By Jeff Parr
When I began my solar business 12 years ago, I felt good about helping customers to save money while also saving our environment. I made it my life’s mission. Today, I am concerned that an upcoming California Public Utilities Commission (CPUC) decision may severely harm my livelihood and end the good we’re doing for the planet, for working class families, for businesses, for everyone – all because utilities are aiming to force an end to rooftop solar growth in California.
Later this year, the CPUC will decide the next phase of net energy metering (NEM). NEM is the policy that enables consumer solar; it has made rooftop solar affordable and accessible in the Golden State. But the state’s largest utilities are lobbying hard to lower the benefits of rooftop solar, proposing changes that will make consumer solar nearly twice as expensive as it is today.
Their proposal would make it such that low- and middle-income families wouldn’t be able to see a reasonable return on their investment.
The utilities claim solar panels can only be afforded by the wealthy, causing lower income Californians to pay more for traditional energy on the backs of the rich. I can tell you from first-hand experience in this industry that this is not true.

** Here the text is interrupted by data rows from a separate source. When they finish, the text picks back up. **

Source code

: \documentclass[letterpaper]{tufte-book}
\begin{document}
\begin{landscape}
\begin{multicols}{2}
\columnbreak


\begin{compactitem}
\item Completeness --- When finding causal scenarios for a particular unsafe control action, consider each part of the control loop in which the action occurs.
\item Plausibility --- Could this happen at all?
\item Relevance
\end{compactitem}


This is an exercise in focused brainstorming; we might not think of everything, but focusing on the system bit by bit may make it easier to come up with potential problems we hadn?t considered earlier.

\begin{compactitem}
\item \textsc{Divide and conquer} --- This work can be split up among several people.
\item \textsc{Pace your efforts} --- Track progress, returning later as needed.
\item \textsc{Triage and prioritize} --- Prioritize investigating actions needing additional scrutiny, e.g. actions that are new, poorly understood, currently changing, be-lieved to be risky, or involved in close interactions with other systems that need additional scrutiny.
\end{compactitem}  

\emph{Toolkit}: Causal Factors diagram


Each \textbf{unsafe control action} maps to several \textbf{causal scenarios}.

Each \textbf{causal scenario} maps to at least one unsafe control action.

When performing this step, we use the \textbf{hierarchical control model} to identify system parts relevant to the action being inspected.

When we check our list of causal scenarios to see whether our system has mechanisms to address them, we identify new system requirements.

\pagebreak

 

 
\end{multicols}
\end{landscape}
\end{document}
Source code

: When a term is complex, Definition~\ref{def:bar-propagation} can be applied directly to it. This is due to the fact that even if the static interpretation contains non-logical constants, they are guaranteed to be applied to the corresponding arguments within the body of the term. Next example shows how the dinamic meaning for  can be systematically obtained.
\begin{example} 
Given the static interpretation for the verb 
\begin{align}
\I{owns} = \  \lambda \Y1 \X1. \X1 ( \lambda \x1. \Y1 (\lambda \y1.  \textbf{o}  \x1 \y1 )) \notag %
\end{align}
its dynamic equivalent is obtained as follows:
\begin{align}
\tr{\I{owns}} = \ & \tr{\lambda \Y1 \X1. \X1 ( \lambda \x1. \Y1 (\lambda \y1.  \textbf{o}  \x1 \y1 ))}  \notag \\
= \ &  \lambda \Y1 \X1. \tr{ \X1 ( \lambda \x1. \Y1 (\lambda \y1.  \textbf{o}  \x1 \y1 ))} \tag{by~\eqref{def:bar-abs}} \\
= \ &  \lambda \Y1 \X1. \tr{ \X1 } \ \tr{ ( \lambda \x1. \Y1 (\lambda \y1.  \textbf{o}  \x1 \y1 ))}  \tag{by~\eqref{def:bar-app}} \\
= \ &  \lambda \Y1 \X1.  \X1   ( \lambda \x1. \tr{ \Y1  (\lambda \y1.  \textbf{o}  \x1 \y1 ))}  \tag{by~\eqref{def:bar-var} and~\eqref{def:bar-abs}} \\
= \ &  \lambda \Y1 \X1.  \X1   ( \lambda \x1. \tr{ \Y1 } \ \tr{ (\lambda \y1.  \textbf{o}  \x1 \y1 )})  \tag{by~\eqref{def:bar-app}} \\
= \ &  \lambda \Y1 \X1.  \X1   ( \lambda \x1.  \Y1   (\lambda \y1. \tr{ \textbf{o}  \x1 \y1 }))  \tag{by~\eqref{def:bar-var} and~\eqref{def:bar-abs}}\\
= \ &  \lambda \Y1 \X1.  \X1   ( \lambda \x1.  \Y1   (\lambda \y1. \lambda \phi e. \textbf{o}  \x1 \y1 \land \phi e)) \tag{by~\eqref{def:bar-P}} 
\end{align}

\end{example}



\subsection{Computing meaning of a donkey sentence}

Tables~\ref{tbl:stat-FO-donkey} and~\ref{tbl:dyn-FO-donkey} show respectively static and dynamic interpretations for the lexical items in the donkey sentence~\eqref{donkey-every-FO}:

Today, nearly half of the homeowners we work with are working families. Other clients include schools, houses of worship, non-profits, multi-family housing, affordable housing and others. In the past five years, my company has installed solar panels on 19 schools, 15 houses of worship, and 20 non-profit organizations – places where money is better spent helping our community rather than footing high energy bills.
Just as the solar market is shifting to hard-working, average California households and businesses because of its affordability under the current NEM policy, the utilities want to remove those benefits. Now that solar is a less expensive cleaner alternative than the utilities – now that it’s democratized and affordable for everyone and can become ubiquitous technology – the utilities are making a false argument about it only benefiting the wealthy. In reality, for the past five years it’s been working families driving my business.
My company is able to employ more than 80 hard-working individuals in well-paying careers with benefits, supplying solar systems to our customers of all income levels throughout the Bay Area. As an employer, I’m concerned about what a future CPUC decision on NEM will mean for my employees, some of whom have been with me for 10 years.
NEM helped more than a million Californians become solar customers because it makes solar energy more affordable, allowing customers to see a return on the investment of adding solar panels and battery storage to their homes and businesses. These Californians have helped our state become one of the greenest in the world.
Especially given the threats we’re facing now, like climate change induced wildfires, the CPUC must ensure that the next iteration of NEM promotes continued growth in the distributed solar market, protects solar careers, and enables future consumer solar opportunity for everyone.
Jeff Parr is the founder and CEO of Solar Technologies in Santa Cruz.